Pope Benedict XVI named Brazilian
Archbishop Joao Braz de Aviz of Brasilia, not a member of a religious
order, to head the Congregation for Institutes of Consecrated Life and
Societies of Apostolic Life.
The 63-year-old archbishop succeeds Cardinal Franc Rode, the 76-year-old
Vincentian who held the post for almost seven years. The normal
retirement age for curia officials is 75.
Since 1973, prelates ordained for religious orders and for dioceses have
alternated in holding the post of prefect of the congregation
overseeing religious life in the Catholic Church. In the past 100 years,
11 of the 18 prefects did not belong to a religious order.
Archbishop Braz de Aviz was born in Mafra in 1947 and did his initial
seminary studies in Brazil before being sent to Rome, where he earned
degrees from the Pontifical Gregorian University and the Pontifical
Lateran University.
Ordained to the priesthood in 1972 for the Diocese of Apucarana, he
served as a parish priest, as a professor of dogmatic theology in a
seminary and as rector of the seminaries in Apucarana and Londrina.
In 1994, he was named auxiliary bishop of Vitoria. Four years later, he
became bishop of Ponta Grossa. In 2002, he was named archbishop of
Maringa and in 2004 was named archbishop of Brasilia.
Cardinal Rode's tenure at the congregation has been marked by strong
support for religious congregations -- especially new communities --
that emphasize what many consider to be a very traditional style of
religious life and by criticism of orders seen as having gone too far in
adapting to modern life since the Second Vatican Council.

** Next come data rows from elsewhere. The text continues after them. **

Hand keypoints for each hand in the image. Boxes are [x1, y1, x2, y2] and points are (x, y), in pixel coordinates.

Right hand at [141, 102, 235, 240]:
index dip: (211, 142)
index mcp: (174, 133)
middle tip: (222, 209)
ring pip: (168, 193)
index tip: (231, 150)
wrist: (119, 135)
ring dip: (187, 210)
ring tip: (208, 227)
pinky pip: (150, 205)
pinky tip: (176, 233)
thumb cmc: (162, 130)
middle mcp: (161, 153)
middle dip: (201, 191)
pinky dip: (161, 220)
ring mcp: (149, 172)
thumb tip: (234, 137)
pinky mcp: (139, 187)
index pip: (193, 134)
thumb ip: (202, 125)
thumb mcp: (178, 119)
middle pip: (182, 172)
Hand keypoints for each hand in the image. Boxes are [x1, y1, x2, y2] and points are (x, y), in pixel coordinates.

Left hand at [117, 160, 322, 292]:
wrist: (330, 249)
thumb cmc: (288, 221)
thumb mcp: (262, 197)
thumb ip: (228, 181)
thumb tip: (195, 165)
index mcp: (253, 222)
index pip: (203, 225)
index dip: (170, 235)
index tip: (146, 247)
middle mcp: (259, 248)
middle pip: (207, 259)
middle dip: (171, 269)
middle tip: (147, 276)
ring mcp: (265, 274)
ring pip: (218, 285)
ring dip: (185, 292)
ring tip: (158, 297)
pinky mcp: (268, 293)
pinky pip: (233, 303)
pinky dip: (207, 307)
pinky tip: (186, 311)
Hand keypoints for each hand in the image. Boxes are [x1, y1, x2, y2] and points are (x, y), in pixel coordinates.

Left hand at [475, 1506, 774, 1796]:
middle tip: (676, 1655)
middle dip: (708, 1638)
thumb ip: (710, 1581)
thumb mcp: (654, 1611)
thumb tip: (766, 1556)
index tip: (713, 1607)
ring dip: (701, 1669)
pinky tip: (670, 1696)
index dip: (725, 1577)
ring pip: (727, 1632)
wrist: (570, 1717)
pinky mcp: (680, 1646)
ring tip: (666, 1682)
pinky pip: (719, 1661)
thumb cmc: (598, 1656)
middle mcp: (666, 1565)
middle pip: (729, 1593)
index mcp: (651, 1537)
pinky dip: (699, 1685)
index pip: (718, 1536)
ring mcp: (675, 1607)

The Slovenian cardinal has blamed much of the drop in numbers of
consecrated men and women on the secularization of society and of
religious orders themselves.
"The secularized culture has penetrated into the minds and hearts of
some consecrated persons and some communities, where it is seen as an
opening to modernity and a way of approaching the contemporary world,"
he said in a speech in Naples, Italy, last February.
In January 2009, Cardinal Rode ordered an apostolic visitation of women's orders in the United States.
Cardinal Rode said the visitation was designed "to encourage vocations
and assure a better future for women religious" in the United States by
responding to concerns involving "some irregularities or omissions in
American religious life. Most of all, you could say, it involves a
certain secular mentality that has spread in these religious families
and, perhaps, also a certain 'feminist' spirit."